部屋に戻って休んでいると、みなもが買い物袋を片っ端から開封して、ソファーでぐったりしている僕の前で、ファッションショーを嬉々として始めやがった。
「明日着てくのどれがいい? ねーねー」
涼しげなワンピースを二着、交互に胸に当てて、みなもは僕に見せる。
「好きなのにすりゃいいだろ」正直けっこう疲れてた。
「彼女の服ぐらいちゃんと吟味してくんなきゃダメだよ!」みなもがキレ気味に言った。
「いつから僕達付き合ってんだよ。
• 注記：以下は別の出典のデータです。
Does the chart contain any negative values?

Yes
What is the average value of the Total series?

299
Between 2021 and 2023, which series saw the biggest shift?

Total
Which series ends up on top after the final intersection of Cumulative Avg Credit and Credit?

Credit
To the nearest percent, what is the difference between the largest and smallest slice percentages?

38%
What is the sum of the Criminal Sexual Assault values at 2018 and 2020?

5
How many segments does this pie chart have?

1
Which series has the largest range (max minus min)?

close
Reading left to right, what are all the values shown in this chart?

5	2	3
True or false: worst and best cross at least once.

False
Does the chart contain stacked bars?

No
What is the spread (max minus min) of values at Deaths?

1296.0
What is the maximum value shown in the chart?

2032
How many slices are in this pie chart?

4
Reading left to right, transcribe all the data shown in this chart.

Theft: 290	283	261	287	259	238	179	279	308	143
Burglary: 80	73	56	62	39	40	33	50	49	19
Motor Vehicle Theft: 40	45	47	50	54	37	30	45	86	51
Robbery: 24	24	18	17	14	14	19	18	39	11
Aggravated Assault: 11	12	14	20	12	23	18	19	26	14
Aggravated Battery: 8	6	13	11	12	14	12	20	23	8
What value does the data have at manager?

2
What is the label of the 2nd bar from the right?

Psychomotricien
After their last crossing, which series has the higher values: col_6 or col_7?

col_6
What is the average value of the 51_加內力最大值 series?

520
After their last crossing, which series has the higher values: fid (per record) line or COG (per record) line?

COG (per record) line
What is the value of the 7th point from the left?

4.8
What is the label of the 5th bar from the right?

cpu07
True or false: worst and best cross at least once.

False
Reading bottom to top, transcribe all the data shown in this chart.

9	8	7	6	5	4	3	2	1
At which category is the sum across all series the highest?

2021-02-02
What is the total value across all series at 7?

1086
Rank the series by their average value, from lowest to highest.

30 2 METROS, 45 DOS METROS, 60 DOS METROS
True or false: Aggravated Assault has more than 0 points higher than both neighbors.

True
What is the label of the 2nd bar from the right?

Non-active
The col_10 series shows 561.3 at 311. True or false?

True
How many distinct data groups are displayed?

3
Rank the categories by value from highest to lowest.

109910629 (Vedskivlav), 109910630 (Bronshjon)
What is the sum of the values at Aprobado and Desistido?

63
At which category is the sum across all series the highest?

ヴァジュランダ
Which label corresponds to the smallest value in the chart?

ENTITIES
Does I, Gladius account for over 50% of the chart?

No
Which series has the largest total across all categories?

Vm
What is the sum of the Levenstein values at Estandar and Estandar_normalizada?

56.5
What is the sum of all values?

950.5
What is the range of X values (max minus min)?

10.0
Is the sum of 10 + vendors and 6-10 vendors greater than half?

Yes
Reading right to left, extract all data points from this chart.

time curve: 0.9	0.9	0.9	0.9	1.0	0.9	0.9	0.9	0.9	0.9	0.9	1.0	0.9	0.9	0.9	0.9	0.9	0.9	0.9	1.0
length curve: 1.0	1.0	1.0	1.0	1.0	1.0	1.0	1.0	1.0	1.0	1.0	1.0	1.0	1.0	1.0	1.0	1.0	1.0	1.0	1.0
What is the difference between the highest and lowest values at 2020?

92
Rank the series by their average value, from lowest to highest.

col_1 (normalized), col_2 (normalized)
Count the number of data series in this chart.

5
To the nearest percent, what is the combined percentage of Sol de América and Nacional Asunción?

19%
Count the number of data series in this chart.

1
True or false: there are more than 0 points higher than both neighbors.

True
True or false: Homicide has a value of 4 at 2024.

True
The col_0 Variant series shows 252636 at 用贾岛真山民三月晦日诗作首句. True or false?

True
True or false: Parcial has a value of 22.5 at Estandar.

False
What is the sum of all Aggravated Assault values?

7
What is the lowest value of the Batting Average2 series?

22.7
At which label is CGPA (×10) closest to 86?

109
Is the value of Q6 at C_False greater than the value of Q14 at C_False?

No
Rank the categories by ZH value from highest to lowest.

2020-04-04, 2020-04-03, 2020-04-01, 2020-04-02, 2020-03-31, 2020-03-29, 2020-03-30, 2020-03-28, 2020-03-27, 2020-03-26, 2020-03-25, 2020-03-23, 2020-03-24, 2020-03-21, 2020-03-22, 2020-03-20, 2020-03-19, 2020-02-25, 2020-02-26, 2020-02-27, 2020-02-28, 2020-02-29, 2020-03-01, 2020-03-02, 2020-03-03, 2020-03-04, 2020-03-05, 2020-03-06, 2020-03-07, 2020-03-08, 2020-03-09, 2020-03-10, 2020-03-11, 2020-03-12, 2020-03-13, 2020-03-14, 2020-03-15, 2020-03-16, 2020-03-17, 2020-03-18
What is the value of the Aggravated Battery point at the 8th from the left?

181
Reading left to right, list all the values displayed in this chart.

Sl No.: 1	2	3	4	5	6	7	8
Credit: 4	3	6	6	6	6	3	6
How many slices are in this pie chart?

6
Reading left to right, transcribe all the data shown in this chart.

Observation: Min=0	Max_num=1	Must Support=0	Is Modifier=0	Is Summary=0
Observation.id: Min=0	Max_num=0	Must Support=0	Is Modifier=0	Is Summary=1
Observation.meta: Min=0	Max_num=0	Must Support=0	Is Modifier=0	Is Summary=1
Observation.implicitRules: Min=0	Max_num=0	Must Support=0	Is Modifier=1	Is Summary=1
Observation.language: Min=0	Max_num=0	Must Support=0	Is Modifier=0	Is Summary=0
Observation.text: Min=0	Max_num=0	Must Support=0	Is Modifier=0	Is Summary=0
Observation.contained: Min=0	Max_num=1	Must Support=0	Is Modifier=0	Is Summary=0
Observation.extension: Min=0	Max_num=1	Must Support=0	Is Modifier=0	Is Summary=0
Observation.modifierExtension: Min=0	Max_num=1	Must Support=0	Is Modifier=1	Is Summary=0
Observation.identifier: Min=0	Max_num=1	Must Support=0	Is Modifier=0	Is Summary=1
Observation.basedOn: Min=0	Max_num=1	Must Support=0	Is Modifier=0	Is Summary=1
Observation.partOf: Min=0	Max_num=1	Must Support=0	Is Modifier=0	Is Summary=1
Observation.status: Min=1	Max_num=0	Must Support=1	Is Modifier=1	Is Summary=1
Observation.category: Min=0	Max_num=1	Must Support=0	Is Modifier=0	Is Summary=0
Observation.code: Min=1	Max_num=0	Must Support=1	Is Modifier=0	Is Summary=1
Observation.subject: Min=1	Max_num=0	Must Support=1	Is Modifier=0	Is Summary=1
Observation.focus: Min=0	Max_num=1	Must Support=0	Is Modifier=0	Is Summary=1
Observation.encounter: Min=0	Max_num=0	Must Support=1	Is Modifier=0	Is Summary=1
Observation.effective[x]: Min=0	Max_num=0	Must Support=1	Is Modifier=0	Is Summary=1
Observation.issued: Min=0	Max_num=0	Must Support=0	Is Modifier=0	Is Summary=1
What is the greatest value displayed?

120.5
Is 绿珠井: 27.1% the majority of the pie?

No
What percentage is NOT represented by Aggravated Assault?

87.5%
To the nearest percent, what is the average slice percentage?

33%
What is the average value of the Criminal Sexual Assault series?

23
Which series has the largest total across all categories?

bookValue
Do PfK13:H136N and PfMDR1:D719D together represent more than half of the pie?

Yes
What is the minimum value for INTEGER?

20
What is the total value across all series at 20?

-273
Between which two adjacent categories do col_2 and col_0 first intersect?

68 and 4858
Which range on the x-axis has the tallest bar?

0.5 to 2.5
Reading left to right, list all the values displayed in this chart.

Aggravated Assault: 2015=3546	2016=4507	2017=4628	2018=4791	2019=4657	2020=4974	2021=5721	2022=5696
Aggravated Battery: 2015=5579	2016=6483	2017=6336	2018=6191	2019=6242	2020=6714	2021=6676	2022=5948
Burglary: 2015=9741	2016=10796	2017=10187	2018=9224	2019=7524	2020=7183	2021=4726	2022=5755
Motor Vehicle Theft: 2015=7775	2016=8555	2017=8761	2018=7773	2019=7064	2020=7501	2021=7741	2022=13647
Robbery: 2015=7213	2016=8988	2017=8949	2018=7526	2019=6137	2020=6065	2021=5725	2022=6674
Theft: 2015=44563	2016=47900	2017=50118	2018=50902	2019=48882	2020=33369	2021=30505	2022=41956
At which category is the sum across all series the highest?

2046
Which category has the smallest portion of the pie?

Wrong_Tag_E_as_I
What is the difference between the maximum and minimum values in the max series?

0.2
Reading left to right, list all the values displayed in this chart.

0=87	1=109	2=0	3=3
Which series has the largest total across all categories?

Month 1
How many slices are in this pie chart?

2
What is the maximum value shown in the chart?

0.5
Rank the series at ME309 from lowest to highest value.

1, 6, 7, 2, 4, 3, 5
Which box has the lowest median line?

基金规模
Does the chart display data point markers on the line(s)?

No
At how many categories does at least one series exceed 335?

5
お前は僕の恋人じゃないんだろ」
僕は吐き捨てた。
いつまで経っても僕を恋人認定してくれないのは、みなもの方なんだから。
ぐっ……、とみなもは悔しそうに一旦言葉を飲み込んだ。そして、
「た、威の巫女、だもん」とボソリと言った。
「じゃ、制服あるから私服は関係ねえよな」
僕はソファーの上で、ゴロリと背を向けた。
「……………………威のバカ!」というみなものシャウトと共に、僕の背中にはキックの雨が降った。二十三コンボだった。
別に間違ったこと、言ってないじゃん。クソッタレ。